In a holiday telegram to his manager Martha Glaser, Erroll Garner asked about “my little princess.” He was referring to Glaser’s niece Susan Rosenberg. “My aunt was very present in my life growing up, as was Erroll,” Rosenberg says. “She was committed to jazz and, more broadly, African-American culture, and through her I learned a lot about the centrality of African-American music in American life. She was also an influence as an independent woman—her struggles as a business person before many women were in business, her struggles as a woman manager and producer and sound engineer. She fought for her client on every level, and I understood that from early on.”
Before Glaser became Garner’s manager in 1953, she had extensive experience in the labor movement and civil rights-oriented politics. Her parents were Hungarian-Jewish immigrants who emigrated to Pittsburgh in the 1910s. There, her father Samuel Farkas was a steelworker; when the family moved to Detroit circa 1930 he took a factory job at Frigidaire. One of Glaser’s several jobs after graduating from Wayne State University in 1942 (she majored in government, with a triple minor in economics, sociology, and history) involved making labor documentaries in worker education. She shifted her focus to entertainment after the June 1943 Detroit race riot—her archive includes photocopies of contemporaneous letters asking Duke Ellington and Frank Sinatra to give concerts promoting racial unity. By 1944 she was married to a man surnamed Gleicher and working for the Chicago Human Rights Commission. When the marriage ended, she transliterated to Glaser, the name used in a 1947 DownBeat article focusing on her promotional work for a Jazz at the Philharmonic concert in Detroit. Within a year, she’d moved to New York, where she found work with, among other employers, artist manager Joe Glaser (no relation).
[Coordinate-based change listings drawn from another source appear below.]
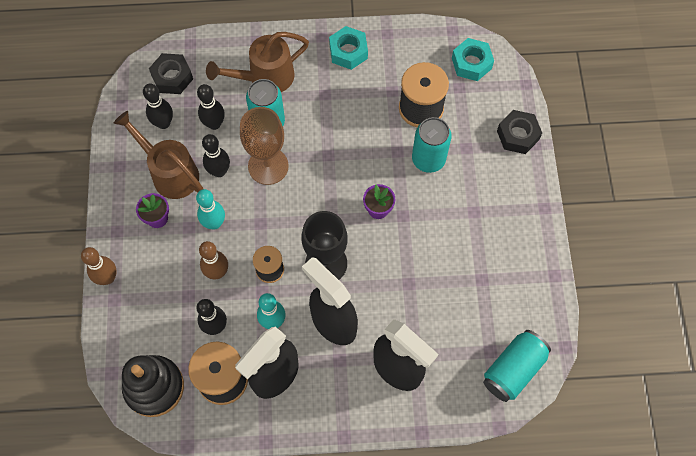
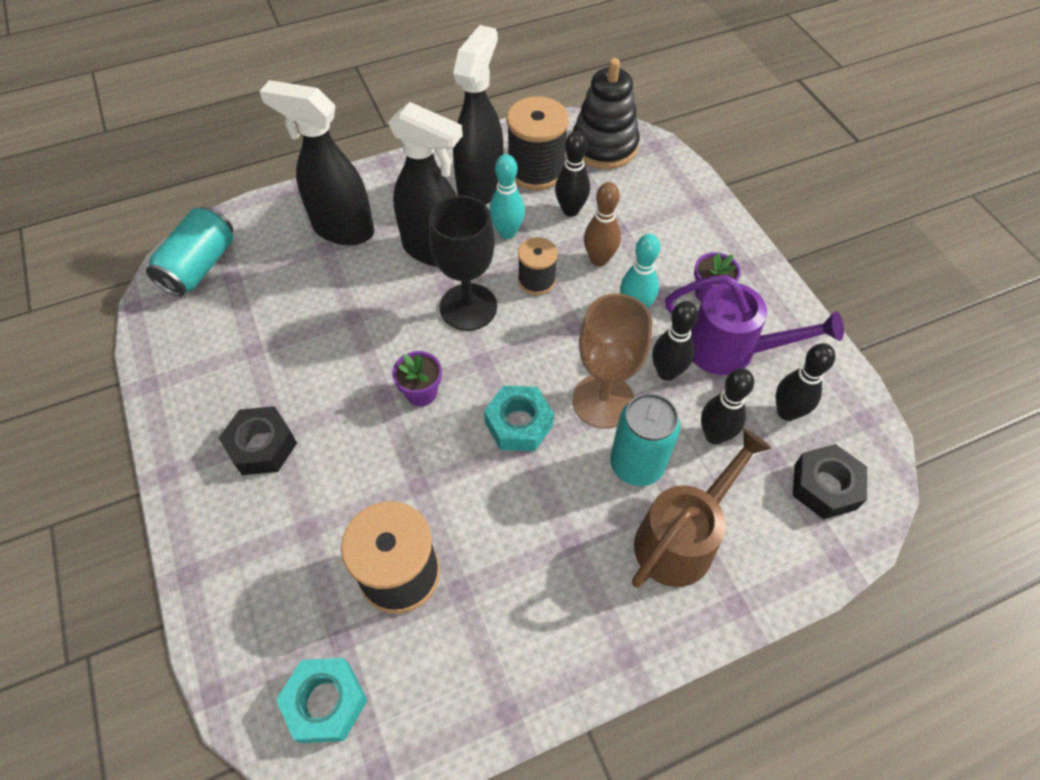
camera: 160 degrees right, 10 degrees down
brown bowling pin [81,247,117,285] -> none
brown watering can [114,111,203,199] -> purple watering can [665,275,844,375]
turquoise nut [329,26,368,70] -> turquoise nut moved to [484,386,554,451]
turquoise can [412,117,452,173] -> none
black nut [497,110,542,154] -> black nut moved to [219,406,297,475]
“Trummy Young, one of the early Jazz at the Philharmonic musicians, told me that Martha taught Norman Granz everything he knew,” says eminent jazz journalist Dan Morgenstern, who wrote liner notes for two of Garner’s original releases on Octave (the record label that the pianist co-founded with Glaser) and received a Grammy for his exhaustive annotations to the 1981 Book of the Month Club reissue of all Garner’s Octave albums. “I think he meant from the standpoint of dealing with musicians, with the music business, which she was extremely good at. She was very detail-oriented, the most hands-on of all the people I got to know who were managing artists. She kept a firm hand on how Erroll was treated backstage and presented onstage, where the drums and bass were, what the piano was. She didn’t take guff from anyone, at a time when not many women were in the position she was. She accomplished near-miracles. He became one of the highest-paid musicians in the business, not just jazz—I think he was making as much money for a concert as Horowitz.”
“One thing you learn coming out of the labor movement is you need to get paid—and she made sure Garner got paid,” historian Robin D.G. Kelley says. “What’s interesting is that she had to navigate the career of someone who looked like he was musically out of step, who emerged out of a 1930s-40s aesthetic. They had a good working relationship. She was willing to criticize him when she had to. But she was also a deep fan of his music, and wasn’t asking for any changes. She basically let him do his thing as long as it was quality. In order for the label to work, they had to cooperate, and Garner cooperated. They worked together as a team for all that time, from 1953 until his death.”
Their simpatico enabled them to undertake the Columbia lawsuit [see “The Radical Legacy of Erroll Garner“]. “It was a joint decision, and a very bold and costly move, like David against Goliath,” Kelley says. “Garner had to commit $40,000, because Columbia demanded it as a kind of collateral as the suit moved up the Appellate Court. The lawsuit kept him from a lot of work for three years; things were hanging in the balance. This is where you really see Martha Glaser’s commitment.”
“I’m sure there was never anything sexual going on between them, but in her own way Martha loved him,” Morgenstern says. Rosenberg cosigns that assessment: “Their relationship was both professional and personal. During his life, she was in communication with all of his family. There’s a huge trove of letters between her and his mother, and with Linton Garner and the Garner family in Pittsburgh. She brought Erroll into our family.
“She was devastated after his death. I think she felt it might have been preventable, that she hadn’t done enough to help him medically. It took her a long time to dig out of that, to be able to take back her job of shepherding his legacy. She thought he was the equivalent to Olivier in acting and Picasso in painting—the greatest artists, in whatever field they were in. She never deviated from that.”